>>>>>
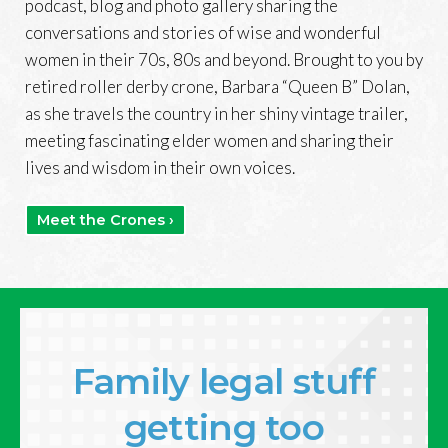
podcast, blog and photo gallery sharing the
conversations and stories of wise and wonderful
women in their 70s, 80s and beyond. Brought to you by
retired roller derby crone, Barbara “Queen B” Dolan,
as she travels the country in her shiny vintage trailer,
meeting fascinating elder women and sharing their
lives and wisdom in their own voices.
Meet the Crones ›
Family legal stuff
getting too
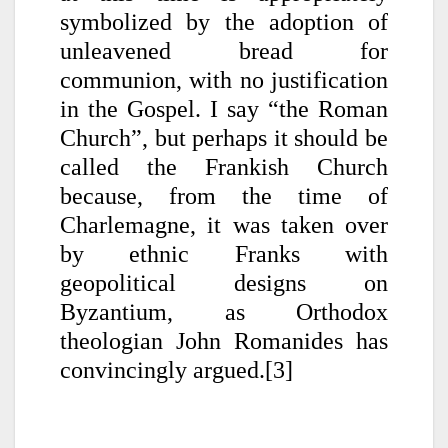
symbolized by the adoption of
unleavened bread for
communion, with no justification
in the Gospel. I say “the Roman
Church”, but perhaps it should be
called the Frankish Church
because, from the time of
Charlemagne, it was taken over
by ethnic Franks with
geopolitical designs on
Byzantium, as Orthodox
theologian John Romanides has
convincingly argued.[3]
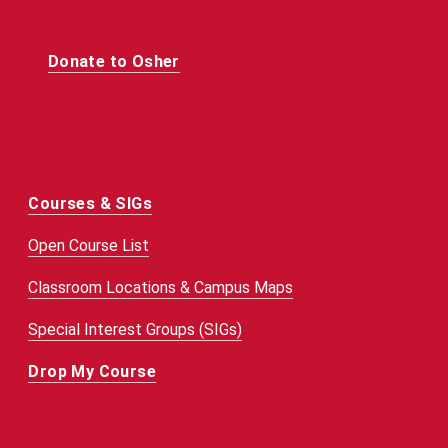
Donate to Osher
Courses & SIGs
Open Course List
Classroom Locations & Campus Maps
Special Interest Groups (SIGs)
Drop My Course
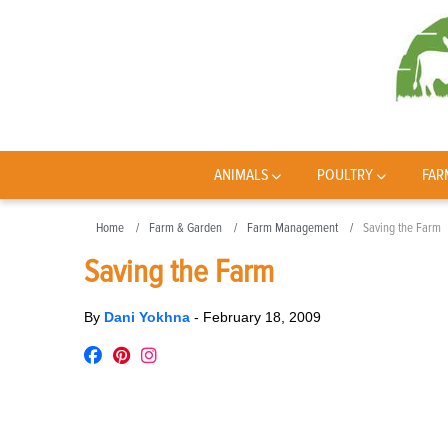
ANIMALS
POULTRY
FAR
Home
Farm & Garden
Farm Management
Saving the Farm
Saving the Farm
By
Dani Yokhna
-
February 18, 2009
<<<<<
>>>>>
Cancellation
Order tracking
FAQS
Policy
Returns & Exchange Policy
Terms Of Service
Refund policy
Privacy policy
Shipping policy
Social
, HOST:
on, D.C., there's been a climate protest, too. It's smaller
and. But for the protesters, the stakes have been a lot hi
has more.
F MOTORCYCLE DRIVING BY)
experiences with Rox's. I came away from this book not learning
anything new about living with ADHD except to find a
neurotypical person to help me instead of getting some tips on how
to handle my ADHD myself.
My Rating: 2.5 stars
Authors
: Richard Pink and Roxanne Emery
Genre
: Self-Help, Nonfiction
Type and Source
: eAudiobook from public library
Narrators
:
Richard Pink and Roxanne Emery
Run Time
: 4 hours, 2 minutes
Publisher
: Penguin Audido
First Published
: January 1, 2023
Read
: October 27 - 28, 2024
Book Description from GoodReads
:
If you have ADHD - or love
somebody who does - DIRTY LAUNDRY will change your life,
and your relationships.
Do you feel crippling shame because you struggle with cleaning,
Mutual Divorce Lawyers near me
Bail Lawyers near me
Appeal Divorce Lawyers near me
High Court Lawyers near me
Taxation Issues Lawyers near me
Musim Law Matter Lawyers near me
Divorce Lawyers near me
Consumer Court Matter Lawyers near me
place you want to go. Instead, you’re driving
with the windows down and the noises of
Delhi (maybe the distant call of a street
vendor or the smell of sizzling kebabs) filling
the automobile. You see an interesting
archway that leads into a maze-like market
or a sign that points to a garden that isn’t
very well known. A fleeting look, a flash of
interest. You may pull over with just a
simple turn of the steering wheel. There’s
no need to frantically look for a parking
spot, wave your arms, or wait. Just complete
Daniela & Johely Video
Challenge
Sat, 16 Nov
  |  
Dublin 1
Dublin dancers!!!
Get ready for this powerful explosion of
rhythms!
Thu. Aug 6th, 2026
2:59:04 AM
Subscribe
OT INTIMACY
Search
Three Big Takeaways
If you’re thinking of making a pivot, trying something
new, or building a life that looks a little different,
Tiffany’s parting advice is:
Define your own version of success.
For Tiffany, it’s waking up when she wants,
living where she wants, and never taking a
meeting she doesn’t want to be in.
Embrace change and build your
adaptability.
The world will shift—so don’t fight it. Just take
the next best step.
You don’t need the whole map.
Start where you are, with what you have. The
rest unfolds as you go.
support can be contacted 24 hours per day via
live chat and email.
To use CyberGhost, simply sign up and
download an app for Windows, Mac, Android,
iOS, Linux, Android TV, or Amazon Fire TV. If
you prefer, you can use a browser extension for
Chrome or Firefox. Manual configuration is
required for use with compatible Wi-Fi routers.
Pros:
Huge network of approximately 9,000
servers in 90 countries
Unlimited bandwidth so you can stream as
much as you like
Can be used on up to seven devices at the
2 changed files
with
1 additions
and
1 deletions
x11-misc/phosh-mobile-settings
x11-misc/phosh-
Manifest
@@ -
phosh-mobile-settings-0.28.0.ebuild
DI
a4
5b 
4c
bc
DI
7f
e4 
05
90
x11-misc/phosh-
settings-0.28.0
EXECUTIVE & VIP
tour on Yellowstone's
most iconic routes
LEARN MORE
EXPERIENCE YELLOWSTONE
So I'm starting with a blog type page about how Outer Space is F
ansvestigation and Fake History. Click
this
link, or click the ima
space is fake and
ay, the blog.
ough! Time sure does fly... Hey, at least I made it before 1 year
<<<<<
**What you are asked to do:** What do the lines above say from the one containing "phosh-mobile-settings-0.28.0.ebuild" down to the one containing "ough! Time sure"? Return them exactly, both end lines included, and only them.

**Completed exercise:**
phosh-mobile-settings-0.28.0.ebuild
DI
a4
5b 
4c
bc
DI
7f
e4 
05
90
x11-misc/phosh-
settings-0.28.0
EXECUTIVE & VIP
tour on Yellowstone's
most iconic routes
LEARN MORE
EXPERIENCE YELLOWSTONE
So I'm starting with a blog type page about how Outer Space is F
ansvestigation and Fake History. Click
this
link, or click the ima
space is fake and
ay, the blog.
ough! Time sure does fly... Hey, at least I made it before 1 year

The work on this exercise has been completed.